[文本节选]:
绿皮车食忆

读大学那几年,寒暑假回家,先坐40多个小时的绿皮火车到贵州六盘水,住一晚,次日清晨再转搭6小时大巴。我熟悉那条线路上每一个上坡、下坡、拐弯、村庄、车站、河流、山峰、隧道、桥梁、城市的轮廓,还有很多气味。我记得韶关站月台上煲仔饭的气味(5块一份,奉送砂煲一个);我记得餐车的贵价小炒的气味(那时吃不起);我记得乘务员推着小车、走第一遍卖25走第二遍卖15走第三遍卖10块但已经凉了的盒饭的味道……

那年夏天,南方水灾,广西段铁路运输中断。我困守广州,每天坐在宿舍走廊,用一个搪瓷饭盆,生吃三年的老火腿。终于熬到可以走,却在广州火车站丢了钱包。身份证随钱包而去,我揣着另一个裤兜里藏的50块钱,提着两袋「华丰」方便面,踏上回家路途。华丰面只卖7毛,当年在学生群体中是一种普遍的补餐食品。油炸面,不健康,但既可以泡着吃,也可以嚼着吃,廉价地满足油水不够的肠胃。

靠这两袋方便面,以及腆着脸向邻座蹭来的半个苹果、几个橘子,熬过42个小时没有空调的拥挤硬座(两人位上坐了四人!),终于在第三天傍晚到达六盘水站。

六盘水是周边货运枢纽,客运就乏善可陈。火车站附近,有大量家庭旅馆。上世纪九十年代的房价,四人间只要5块,所谓「单间」,也只要12块。卫生间当然是公共的,洗澡根本就只能去外面的澡堂子。曾经和耍猴的同住一室,人在床上呼呼大睡,那猴就拴在木头床脚哀哀低呼。

[你的任务]:
**1.** 在这篇绿皮车回忆中,韶关站月台上的煲仔饭卖什么价钱?
**2.** 请续写这篇绿皮车回忆,从最后一句之后接着写下去。
后面附上的数据行与此无关。

(提取的页面文本数据)

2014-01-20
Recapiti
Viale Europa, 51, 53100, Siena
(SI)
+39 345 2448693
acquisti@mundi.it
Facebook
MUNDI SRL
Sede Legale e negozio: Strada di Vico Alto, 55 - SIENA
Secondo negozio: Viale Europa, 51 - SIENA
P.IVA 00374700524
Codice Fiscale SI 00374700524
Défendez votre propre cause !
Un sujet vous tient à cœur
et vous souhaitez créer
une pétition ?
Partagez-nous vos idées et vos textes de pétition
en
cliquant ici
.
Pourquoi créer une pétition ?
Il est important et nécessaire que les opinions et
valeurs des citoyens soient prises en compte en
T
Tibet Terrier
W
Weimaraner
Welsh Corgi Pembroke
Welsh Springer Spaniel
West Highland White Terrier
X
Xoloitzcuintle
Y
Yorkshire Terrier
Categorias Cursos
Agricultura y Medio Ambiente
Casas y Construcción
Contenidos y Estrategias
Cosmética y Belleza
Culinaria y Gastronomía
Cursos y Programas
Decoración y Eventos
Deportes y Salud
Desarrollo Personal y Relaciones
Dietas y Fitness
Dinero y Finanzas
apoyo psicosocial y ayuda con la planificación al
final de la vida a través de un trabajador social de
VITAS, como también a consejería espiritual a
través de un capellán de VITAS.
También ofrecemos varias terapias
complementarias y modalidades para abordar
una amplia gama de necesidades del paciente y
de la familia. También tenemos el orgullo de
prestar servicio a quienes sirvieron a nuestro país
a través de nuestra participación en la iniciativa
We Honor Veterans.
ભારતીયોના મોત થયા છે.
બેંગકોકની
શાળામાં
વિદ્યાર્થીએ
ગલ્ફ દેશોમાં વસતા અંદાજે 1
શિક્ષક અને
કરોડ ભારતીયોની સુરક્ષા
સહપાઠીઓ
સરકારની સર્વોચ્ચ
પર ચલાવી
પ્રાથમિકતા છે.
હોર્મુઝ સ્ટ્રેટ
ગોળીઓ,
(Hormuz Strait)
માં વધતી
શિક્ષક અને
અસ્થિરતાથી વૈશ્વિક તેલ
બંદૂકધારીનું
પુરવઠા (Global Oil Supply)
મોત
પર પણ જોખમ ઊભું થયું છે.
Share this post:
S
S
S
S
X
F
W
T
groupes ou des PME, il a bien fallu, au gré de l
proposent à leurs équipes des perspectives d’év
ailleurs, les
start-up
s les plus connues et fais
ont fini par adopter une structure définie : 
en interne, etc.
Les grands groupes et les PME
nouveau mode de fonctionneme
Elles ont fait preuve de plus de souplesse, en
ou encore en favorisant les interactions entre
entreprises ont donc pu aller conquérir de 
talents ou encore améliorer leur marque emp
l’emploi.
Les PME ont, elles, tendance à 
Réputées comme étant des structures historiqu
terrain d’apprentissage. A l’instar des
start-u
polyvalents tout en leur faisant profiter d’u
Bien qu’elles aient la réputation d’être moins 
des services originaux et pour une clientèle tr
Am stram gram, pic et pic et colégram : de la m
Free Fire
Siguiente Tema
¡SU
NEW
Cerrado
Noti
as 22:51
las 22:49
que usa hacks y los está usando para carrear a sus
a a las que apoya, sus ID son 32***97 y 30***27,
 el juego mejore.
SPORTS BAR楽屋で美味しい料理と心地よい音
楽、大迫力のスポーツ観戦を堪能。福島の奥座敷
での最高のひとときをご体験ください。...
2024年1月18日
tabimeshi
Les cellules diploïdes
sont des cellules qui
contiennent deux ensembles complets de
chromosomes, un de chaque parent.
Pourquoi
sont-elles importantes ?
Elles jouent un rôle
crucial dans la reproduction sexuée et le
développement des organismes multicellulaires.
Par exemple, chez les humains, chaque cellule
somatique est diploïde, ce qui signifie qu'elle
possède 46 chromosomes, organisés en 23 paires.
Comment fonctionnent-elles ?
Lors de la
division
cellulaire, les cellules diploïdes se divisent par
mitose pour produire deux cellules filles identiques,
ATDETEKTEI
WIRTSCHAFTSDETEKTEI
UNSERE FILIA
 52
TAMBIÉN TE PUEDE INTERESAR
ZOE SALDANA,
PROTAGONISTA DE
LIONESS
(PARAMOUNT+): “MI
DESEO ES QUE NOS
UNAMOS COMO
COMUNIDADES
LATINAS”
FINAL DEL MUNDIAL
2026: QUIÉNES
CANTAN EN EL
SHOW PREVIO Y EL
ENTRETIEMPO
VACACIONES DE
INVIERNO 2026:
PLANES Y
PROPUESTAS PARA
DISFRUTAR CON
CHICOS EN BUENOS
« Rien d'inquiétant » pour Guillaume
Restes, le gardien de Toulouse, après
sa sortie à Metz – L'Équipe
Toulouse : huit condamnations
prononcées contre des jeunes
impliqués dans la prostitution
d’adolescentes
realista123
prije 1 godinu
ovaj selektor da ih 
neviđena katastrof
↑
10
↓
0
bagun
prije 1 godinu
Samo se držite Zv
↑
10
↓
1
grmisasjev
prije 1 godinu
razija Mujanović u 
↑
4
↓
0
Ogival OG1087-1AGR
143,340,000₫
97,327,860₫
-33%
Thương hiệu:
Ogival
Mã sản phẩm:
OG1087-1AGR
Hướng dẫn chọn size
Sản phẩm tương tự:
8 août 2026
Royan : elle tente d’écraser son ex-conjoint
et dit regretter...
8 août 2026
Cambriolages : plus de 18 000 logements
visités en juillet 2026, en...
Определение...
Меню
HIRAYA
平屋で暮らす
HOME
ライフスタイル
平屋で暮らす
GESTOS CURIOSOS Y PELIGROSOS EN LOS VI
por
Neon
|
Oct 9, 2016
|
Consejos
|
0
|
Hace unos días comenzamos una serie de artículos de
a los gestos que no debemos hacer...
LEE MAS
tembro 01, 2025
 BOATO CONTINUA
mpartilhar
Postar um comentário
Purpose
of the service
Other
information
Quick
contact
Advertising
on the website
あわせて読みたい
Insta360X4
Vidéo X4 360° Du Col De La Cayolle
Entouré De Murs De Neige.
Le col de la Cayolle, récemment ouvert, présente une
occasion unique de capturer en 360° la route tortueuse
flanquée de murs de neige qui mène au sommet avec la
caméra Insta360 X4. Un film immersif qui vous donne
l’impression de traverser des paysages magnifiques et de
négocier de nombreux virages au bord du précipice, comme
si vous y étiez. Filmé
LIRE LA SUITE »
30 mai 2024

[任务答案]:
**1.** 5块一份,还奉送一个砂煲。

**2.**
问了三个揽客的,总算有一家肯接受免身份证入住。花12块住了单间,再去汽车站买张35块的次日长途车票,坐在家庭旅馆堂屋的破旧沙发上,我想,再饿上一顿两顿,也算不得什么。

当天的晚饭出其不意地得到解决。几位来自矿区的学生,到六盘水取领高考成绩,和我住同一旅馆。聊了几句,也颇投缘,就叫我一起吃饭。除了寻常炒菜,居然还有一整只鸡!那是学生们难得的奢侈告别宴——待领了成绩,他们就快各奔东西,而我这个蹭饭的,也将成为他们人生旅途上小小插曲。次日,我怀揣最后2块钱去搭长途大巴,没有道别,却是满心感激。那只鸡的样貌与味道,也铭刻在生命中那个普通又特别的日子,以至于后来没有任何一只鸡,可以与之媲美。

还有一次,从昆明去广州,卧铺。无眠,坐望黑漆漆的窗外。隔床老头也睡不着,用搪瓷缸装了卤猪脚,又从挎包里摸出一瓶散装白酒,邀我同饮。老头不懂普通话,我也不明白他说的方言。一老一少,沉默相对两个小时,就着车轮压过铁轨缝隙的「况且」声,吃完卤猪脚,一人一口喝完那瓶酒,各自回铺睡去。次日起来,老头与他老伴,已在途中下车。我与他们再无交集,可直至如今,好像还闻得到卤猪脚的药材香,和散装酒强烈如刀子的口感。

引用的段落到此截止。